## Quoted passage:
BEGIN
Thursday, July 26, 2007

Bourne Ultimatum Premiere

You know I talk a bunch of crap about Ben Affleck, but to give him his due, he does look really good here, and I love the suit.
Ellen Pompeo looks like she is wasting away. Eat some food woman. Look at the person almost out of the frame and then look at Ellen.
Joan Allen hasn't caught up to Ellen Barkin...yet
I didn't know nuns could get pregnant. Oh yes she is. (pregnant that is, not a nun. Although if Tori Spelling can become a minister on the internet, then I guess anything is possible.)
Let me start by saying I like Julia Stiles and think she's a fine actress. She is also gives Claire Danes a run for her money in absolute lethargy. I'm not sure what purpose she serves in any of the Bourne movies except for the fact the producers must have a warm spot in their hearts for her.
The newly engaged Rachel Nichols. Congratulations Rachel.
END
Extract the part of the premiere post from "You know I talk" up to and including "hearts for her.", word for word. The lines after this come from a separate source, not from the premiere post.

## Material supplied:
BEGIN
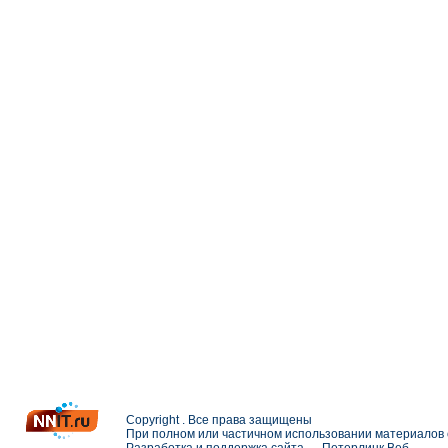
Copyright . Все права защищены
При полном или частичном использовании материалов с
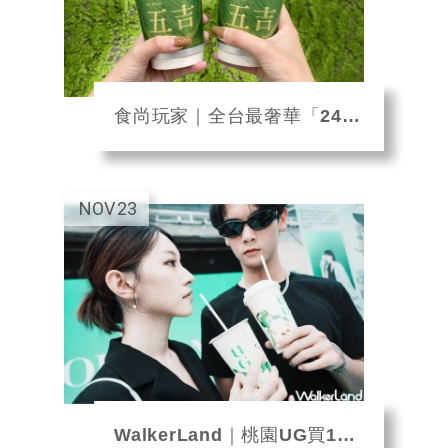
食尚玩家｜全台最奢華「24K金箔奶茶」！UG「金箔手搖飲」貴氣登場，爽抽88杯免...
NOV
23
WalkerLand｜桃園UG買1送1！UG樂己三窨十五茉買一送一，再抽周杰倫演...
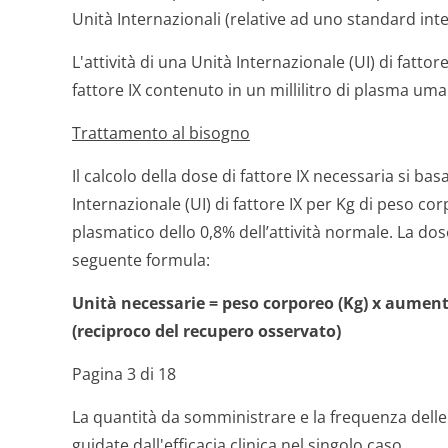
Unità Internazionali (relative ad uno standard inte
L'attività di una Unità Internazionale (UI) di fattor
fattore IX contenuto in un millilitro di plasma u
Trattamento al bisogno
Il calcolo della dose di fattore IX necessaria si b
Internazionale (UI) di fattore IX per Kg di peso cor
plasmatico dello 0,8% dell’attività normale. La do
seguente formula:
Unità necessarie = peso corporeo (Kg) x aumento 
(reciproco del recupero osservato)
Pagina 3 di 18
La quantità da somministrare e la frequenza dell
guidate dall'efficacia clinica nel singolo caso.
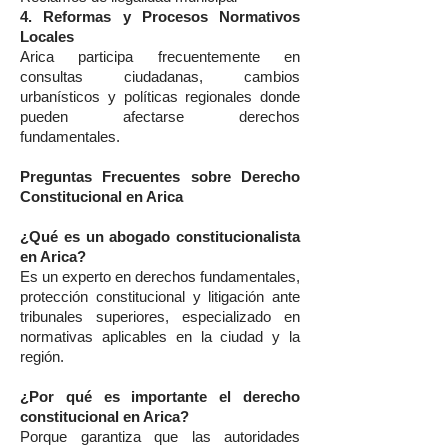
4. Reformas y Procesos Normativos
Locales
Arica participa frecuentemente en
consultas ciudadanas, cambios
urbanísticos y políticas regionales donde
pueden afectarse derechos
fundamentales.
Preguntas Frecuentes sobre Derecho
Constitucional en Arica
¿Qué es un abogado constitucionalista
en Arica?
Es un experto en derechos fundamentales,
protección constitucional y litigación ante
tribunales superiores, especializado en
normativas aplicables en la ciudad y la
región.
¿Por qué es importante el derecho
constitucional en Arica?
Porque garantiza que las autoridades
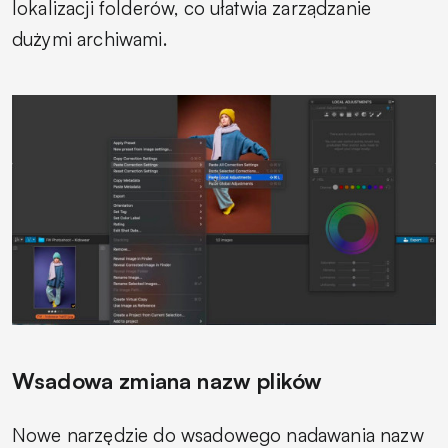
lokalizacji folderów, co ułatwia zarządzanie
dużymi archiwami.
Wsadowa zmiana nazw plików
Nowe narzędzie do wsadowego nadawania nazw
END
## Solution for this task:
You know I talk a bunch of crap about Ben Affleck, but to give him his due, he does look really good here, and I love the suit.
Ellen Pompeo looks like she is wasting away. Eat some food woman. Look at the person almost out of the frame and then look at Ellen.
Joan Allen hasn't caught up to Ellen Barkin...yet
I didn't know nuns could get pregnant. Oh yes she is. (pregnant that is, not a nun. Although if Tori Spelling can become a minister on the internet, then I guess anything is possible.)
Let me start by saying I like Julia Stiles and think she's a fine actress. She is also gives Claire Danes a run for her money in absolute lethargy. I'm not sure what purpose she serves in any of the Bourne movies except for the fact the producers must have a warm spot in their hearts for her.